A mechanistic kinetic model implicates DOPAL-driven impairment of vesicular dopamine storage in a tri-phasic decline of putamen dopamine and predicts that genetic/environmental hits accelerate symptomatic PD while early, combined interventions (MAO inhibition, levodopa, antioxidants, and improved…

Provides actionable, translatable targets (vesicular sequestration, DOPAL detoxification, MAO) and supports timing- and multi-target–based neuroprotective strategies to prioritize preclinical and clinical interventions for delaying or preventing Parkinson's disease.

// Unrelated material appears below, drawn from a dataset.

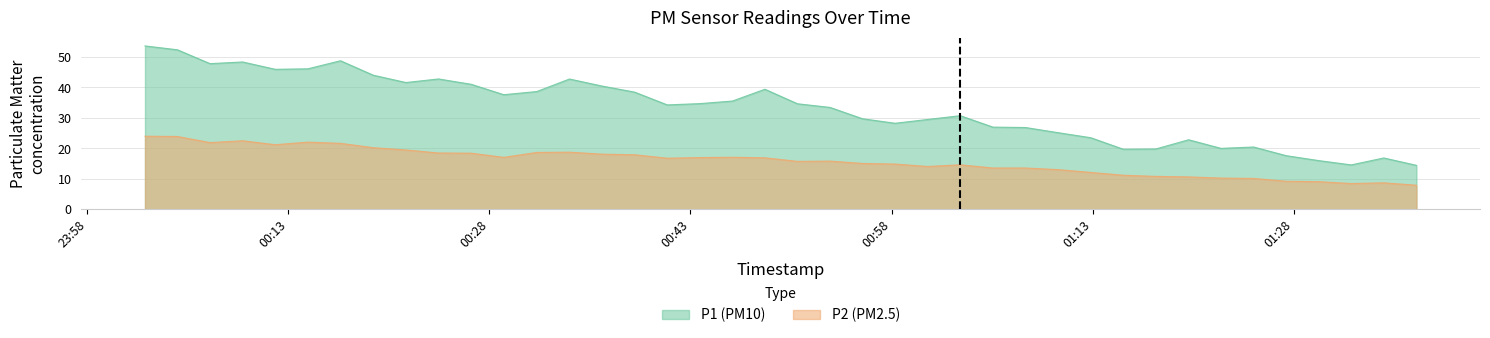

What is the maximum value for P2 (PM2.5)?

24.0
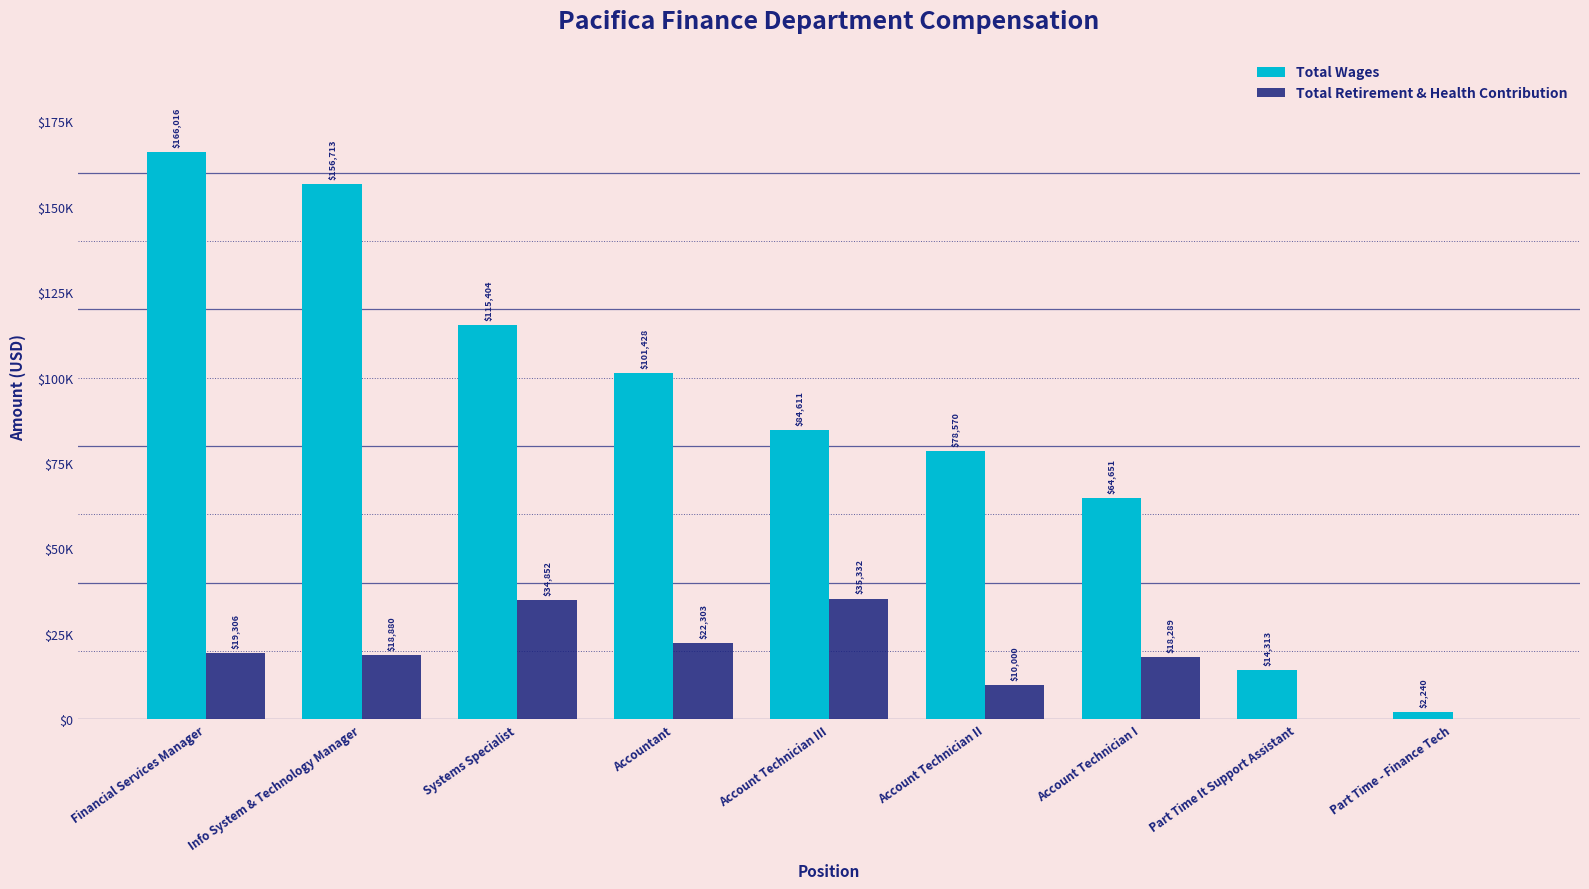

What is the sum of all Total Retirement & Health Contribution values?

158962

Background: Depletion of putamen dopamine (DA) characterizes Parkinson disease (PD) and precedes the onset of motor symptoms by years. Increasing evidence implicates impaired vesicular sequestration and attenuated detoxification of the toxic catecholaldehyde 3,4-dihydroxyphenylacetaldehyde (DOPAL) in disease pathogenesis. We applied a mechanistic kinetic model to examine how perturbations in dopamine handling from DOPAL-induced autotoxicity affect the timing and trajectory of symptomatic PD. Methods: Using an icon-based application we constructed a model of intraneuronal dopamine synthesis, vesicular storage, leakage, metabolism, aldehyde detoxification, delayed toxicity, and a-synuclein modification. Model behavior was evaluated by internal consistency and concordance with empirical cellular, animal, imaging, and post-mortem neurochemical data. We examined predicted effects of genetic variants, acquired factors (e.g., stress, environmental exposures), and treatments on vesicular dopamine content across the lifespan. Results: Without imposing a pre-defined disease curve, the model generated a tri-phasic trajectory of vesicular dopamine loss-homeostasis, dyshomeostasis, and symptomatic decline-from delayed DOPAL-mediated toxicity, with progressive impairment of vesicular sequestration and other intra-neuronal processes. The model predicted that genetic decreases in vesicular uptake or aldehyde detoxification and increases in dopamine biosynthesis would shorten the time to the onset of symptomatic disease, whereas monoamine oxidase inhibition, levodopa, and anti-oxidant treatment applied early and in combination would be protective. Preclinical, multi-target interventions would delay or prevent crossing a symptomatic threshold within the modeled lifespan. Conclusion: Systems modeling across the lifespan predicts a tri-phasic decline in putamen dopamine stores in PD. The timing and combination of interventions may be decisive for delaying or preventing symptomatic disease.